Otizm gittikçe önem kazanması ve bu alandaki çalışmaların da artması sonucu, birbirinden farklı çalışmalar doğrultusundan değişik davranış özelliklerinin olabileceği öne sürülmüş ve çeşitli yorumlar yapılmaya başlanmıştır. bu doğrultuda Amerikan Psikiyatri Derneğinin öne sürdüğü DSM TTT-R (The Diagnostic and Statistical Manual of Mental-Disorders) ölçütünde yer alan özellikler benimsenmiştir.DSM TTT-R ölçütünde bulunan özellikler gelişim düzeyinin normal olmadığını gösreren şu davranışlardan oluşmaktadır :

Sosyal etkileşimdeki yetersizlik. a)Çevresindeki bireylerin farkında olmama. b)Kendisinin rahat ve güvenli olabileceği ortamı seçme becerisinin olmaması. c)Taklit davranışının yetersizliği ya da hiç olmaması. d)Sosyal oyun davranışının yetersizliği ya da hiç olmaması. e)Arkadaşlık ilişkilerindeki yetersizlik.

Dil, iletişim ve sembolik gelişimde normalden farklı olma. a)Karşılıklı iletişimin olmaması. b)Sözel olmayan normal dışı iletişimin kurulması. c)Yaratıcılığın olmayışı. d)Sözel dilin kullanımındaki farklılık. e)Konuşmanın içeriği ve şeklinde normalden farklılık. f)Karşılıklı dialog kurmada yetersizlik.

İlgilerinin ve ilgilenilen etkinliklerin sınırlı olması. a)Stereotip (kendiliğinden başlıyan ve tekrar edilen)hareketler sergileme. b)Nesnelerin daha çok ayrıntılarıyla ilgilenme. c)Çevredeki değişikliklere karşı tepki gösterme. d)Günlük yaşamla ilgili alışkanlıkların değişimine karşı çıkma. e)İlginin son derece sınırlı olması.

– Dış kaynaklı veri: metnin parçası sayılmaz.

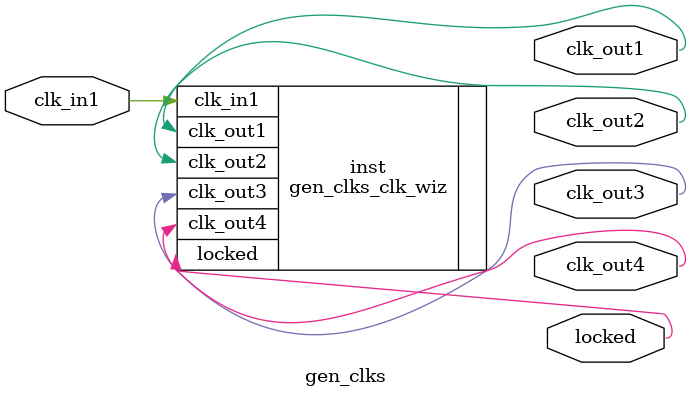
<source format=v>


`timescale 1ps/1ps

(* CORE_GENERATION_INFO = "gen_clks,clk_wiz_v6_0_3_0_0,{component_name=gen_clks,use_phase_alignment=true,use_min_o_jitter=false,use_max_i_jitter=false,use_dyn_phase_shift=false,use_inclk_switchover=false,use_dyn_reconfig=false,enable_axi=0,feedback_source=FDBK_AUTO,PRIMITIVE=MMCM,num_out_clk=4,clkin1_period=25.000,clkin2_period=10.0,use_power_down=false,use_reset=false,use_locked=true,use_inclk_stopped=false,feedback_type=SINGLE,CLOCK_MGR_TYPE=NA,manual_override=false}" *)

module gen_clks 
 (
  // Clock out ports
  output        clk_out1,
  output        clk_out2,
  output        clk_out3,
  output        clk_out4,
  // Status and control signals
  output        locked,
 // Clock in ports
  input         clk_in1
 );

  gen_clks_clk_wiz inst
  (
  // Clock out ports  
  .clk_out1(clk_out1),
  .clk_out2(clk_out2),
  .clk_out3(clk_out3),
  .clk_out4(clk_out4),
  // Status and control signals               
  .locked(locked),
 // Clock in ports
  .clk_in1(clk_in1)
  );

endmodule

</source>
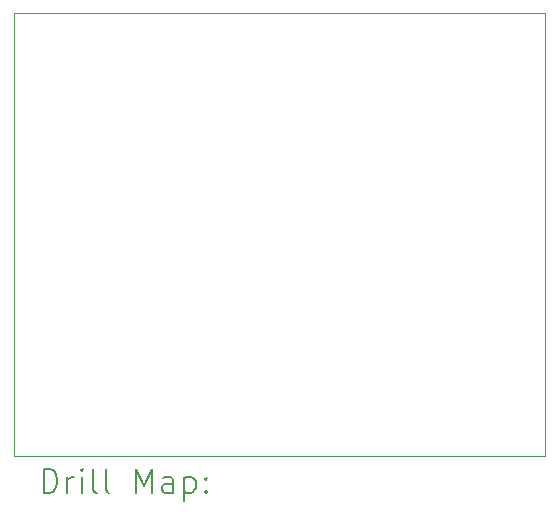
<source format=gbr>
%TF.GenerationSoftware,KiCad,Pcbnew,(6.0.8)*%
%TF.CreationDate,2022-11-19T23:47:43+04:00*%
%TF.ProjectId,MC34063_Buck_Rev4,4d433334-3036-4335-9f42-75636b5f5265,rev?*%
%TF.SameCoordinates,Original*%
%TF.FileFunction,Drillmap*%
%TF.FilePolarity,Positive*%
%FSLAX45Y45*%
G04 Gerber Fmt 4.5, Leading zero omitted, Abs format (unit mm)*
G04 Created by KiCad (PCBNEW (6.0.8)) date 2022-11-19 23:47:43*
%MOMM*%
%LPD*%
G01*
G04 APERTURE LIST*
%ADD10C,0.050000*%
%ADD11C,0.200000*%
G04 APERTURE END LIST*
D10*
X15650000Y-7600000D02*
X15650000Y-11350000D01*
X11150000Y-11350000D02*
X11150000Y-7600000D01*
X11150000Y-7600000D02*
X15650000Y-7600000D01*
X15650000Y-11350000D02*
X11150000Y-11350000D01*
D11*
X11405119Y-11662976D02*
X11405119Y-11462976D01*
X11452738Y-11462976D01*
X11481309Y-11472500D01*
X11500357Y-11491548D01*
X11509881Y-11510595D01*
X11519405Y-11548690D01*
X11519405Y-11577262D01*
X11509881Y-11615357D01*
X11500357Y-11634405D01*
X11481309Y-11653452D01*
X11452738Y-11662976D01*
X11405119Y-11662976D01*
X11605119Y-11662976D02*
X11605119Y-11529643D01*
X11605119Y-11567738D02*
X11614643Y-11548690D01*
X11624167Y-11539167D01*
X11643214Y-11529643D01*
X11662262Y-11529643D01*
X11728928Y-11662976D02*
X11728928Y-11529643D01*
X11728928Y-11462976D02*
X11719405Y-11472500D01*
X11728928Y-11482024D01*
X11738452Y-11472500D01*
X11728928Y-11462976D01*
X11728928Y-11482024D01*
X11852738Y-11662976D02*
X11833690Y-11653452D01*
X11824167Y-11634405D01*
X11824167Y-11462976D01*
X11957500Y-11662976D02*
X11938452Y-11653452D01*
X11928928Y-11634405D01*
X11928928Y-11462976D01*
X12186071Y-11662976D02*
X12186071Y-11462976D01*
X12252738Y-11605833D01*
X12319405Y-11462976D01*
X12319405Y-11662976D01*
X12500357Y-11662976D02*
X12500357Y-11558214D01*
X12490833Y-11539167D01*
X12471786Y-11529643D01*
X12433690Y-11529643D01*
X12414643Y-11539167D01*
X12500357Y-11653452D02*
X12481309Y-11662976D01*
X12433690Y-11662976D01*
X12414643Y-11653452D01*
X12405119Y-11634405D01*
X12405119Y-11615357D01*
X12414643Y-11596309D01*
X12433690Y-11586786D01*
X12481309Y-11586786D01*
X12500357Y-11577262D01*
X12595595Y-11529643D02*
X12595595Y-11729643D01*
X12595595Y-11539167D02*
X12614643Y-11529643D01*
X12652738Y-11529643D01*
X12671786Y-11539167D01*
X12681309Y-11548690D01*
X12690833Y-11567738D01*
X12690833Y-11624881D01*
X12681309Y-11643928D01*
X12671786Y-11653452D01*
X12652738Y-11662976D01*
X12614643Y-11662976D01*
X12595595Y-11653452D01*
X12776548Y-11643928D02*
X12786071Y-11653452D01*
X12776548Y-11662976D01*
X12767024Y-11653452D01*
X12776548Y-11643928D01*
X12776548Y-11662976D01*
X12776548Y-11539167D02*
X12786071Y-11548690D01*
X12776548Y-11558214D01*
X12767024Y-11548690D01*
X12776548Y-11539167D01*
X12776548Y-11558214D01*
M02*

</source>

Otizmin, birbirinden bağımsız belirtilerin bileşimi değil, sosyal ilişki, iletişim ve yaratıcı etkinliklerdeki yetersizliği içeren bir durum olduğu söğlenmektedir.

Otizmin ilk önceleri sanıldığı gibi sevgi yoksunluğu, iletişim eksikliği ya da çocuğun geçmiş yaşantısıyla ilgili duygusal sorunlara ilşkin olmadığı anlaşılmış, kaynağının psikolojik değil, sinir sisteminin gelişimsel bozukluğu olduğu ortaya çıkarılmıştır. 1986u2032 da wing ve "Ulusal Otistik Çocuklar ve Yetişkinler Derneği" nin bildirisinde vak'a oranı 15/10.000 olarak açıklanmaktadır.

Önceleri otizm başlangıcının çocuğun doğumundan sonra yaklaşık 30 aylık oluncaya kadar ki süre içinde görülebileceği belirtilirken, son yıllarda yaklaşık çocuk 36 aylık olduğunda ve daha ileri yaştayken de otistik davranış özellikleri gösterebilmektedir. Geniş kapsamlı araştırma bulguları otizmin kızlara oranla erkeklerde daha yaygın görüldüğü doğrulamaktadır.